*** Block opens ***

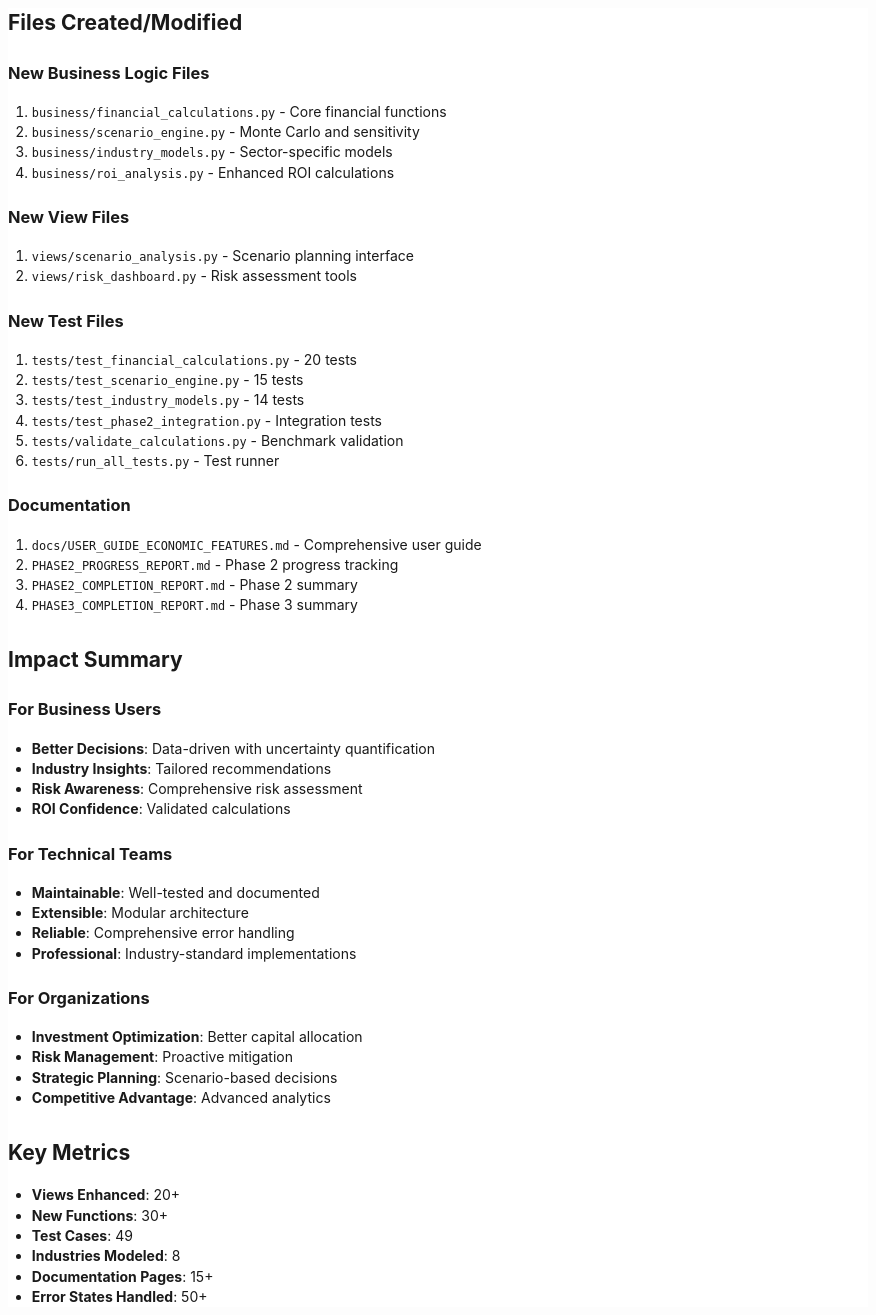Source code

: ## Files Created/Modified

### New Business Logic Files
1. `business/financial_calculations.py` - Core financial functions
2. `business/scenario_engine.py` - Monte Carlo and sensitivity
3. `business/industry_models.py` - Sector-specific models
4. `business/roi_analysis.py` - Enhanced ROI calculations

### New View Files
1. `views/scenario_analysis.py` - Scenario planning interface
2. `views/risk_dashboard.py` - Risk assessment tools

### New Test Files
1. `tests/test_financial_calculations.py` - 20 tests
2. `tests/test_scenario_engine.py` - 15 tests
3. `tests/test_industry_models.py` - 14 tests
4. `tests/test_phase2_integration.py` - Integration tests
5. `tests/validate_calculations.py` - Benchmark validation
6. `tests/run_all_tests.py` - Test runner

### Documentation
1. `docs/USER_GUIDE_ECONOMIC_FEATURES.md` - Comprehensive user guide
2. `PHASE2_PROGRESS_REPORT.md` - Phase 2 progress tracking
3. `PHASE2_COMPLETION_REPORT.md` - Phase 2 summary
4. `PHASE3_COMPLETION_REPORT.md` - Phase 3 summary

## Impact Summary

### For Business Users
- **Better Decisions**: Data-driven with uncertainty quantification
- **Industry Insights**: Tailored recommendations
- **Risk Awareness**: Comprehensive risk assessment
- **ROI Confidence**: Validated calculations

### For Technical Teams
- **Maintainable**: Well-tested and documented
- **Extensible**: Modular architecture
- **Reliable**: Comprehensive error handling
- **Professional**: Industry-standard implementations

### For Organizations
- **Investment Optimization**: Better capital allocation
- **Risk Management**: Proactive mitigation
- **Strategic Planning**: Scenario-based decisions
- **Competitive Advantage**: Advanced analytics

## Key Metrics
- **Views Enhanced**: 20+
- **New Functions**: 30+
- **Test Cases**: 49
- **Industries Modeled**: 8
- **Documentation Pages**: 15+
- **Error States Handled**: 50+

*** Block closes ***
*** Block opens ***

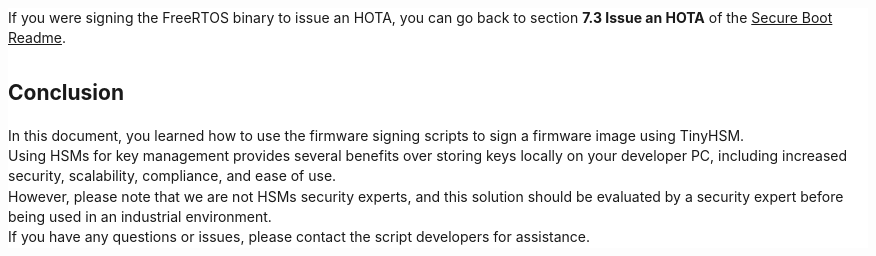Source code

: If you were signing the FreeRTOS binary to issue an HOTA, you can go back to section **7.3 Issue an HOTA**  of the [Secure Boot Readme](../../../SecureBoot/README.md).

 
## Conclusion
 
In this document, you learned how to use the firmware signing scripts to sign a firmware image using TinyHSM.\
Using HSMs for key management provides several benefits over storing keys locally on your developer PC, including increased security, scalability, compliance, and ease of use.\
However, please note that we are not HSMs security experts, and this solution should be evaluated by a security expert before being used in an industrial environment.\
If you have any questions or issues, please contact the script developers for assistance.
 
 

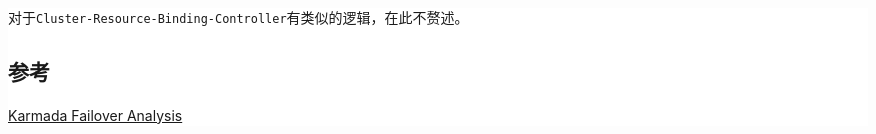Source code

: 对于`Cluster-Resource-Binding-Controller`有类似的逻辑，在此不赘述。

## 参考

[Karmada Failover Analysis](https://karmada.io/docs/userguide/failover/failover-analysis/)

*** Block closes ***

**EXERCISE BRIEF**
Please write out the records exactly, from the line containing "### For Technical Teams" through the line containing "- **Error States Handled**: 50+", including both of those lines.

**WRITTEN SOLUTION**
### For Technical Teams
- **Maintainable**: Well-tested and documented
- **Extensible**: Modular architecture
- **Reliable**: Comprehensive error handling
- **Professional**: Industry-standard implementations

### For Organizations
- **Investment Optimization**: Better capital allocation
- **Risk Management**: Proactive mitigation
- **Strategic Planning**: Scenario-based decisions
- **Competitive Advantage**: Advanced analytics

## Key Metrics
- **Views Enhanced**: 20+
- **New Functions**: 30+
- **Test Cases**: 49
- **Industries Modeled**: 8
- **Documentation Pages**: 15+
- **Error States Handled**: 50+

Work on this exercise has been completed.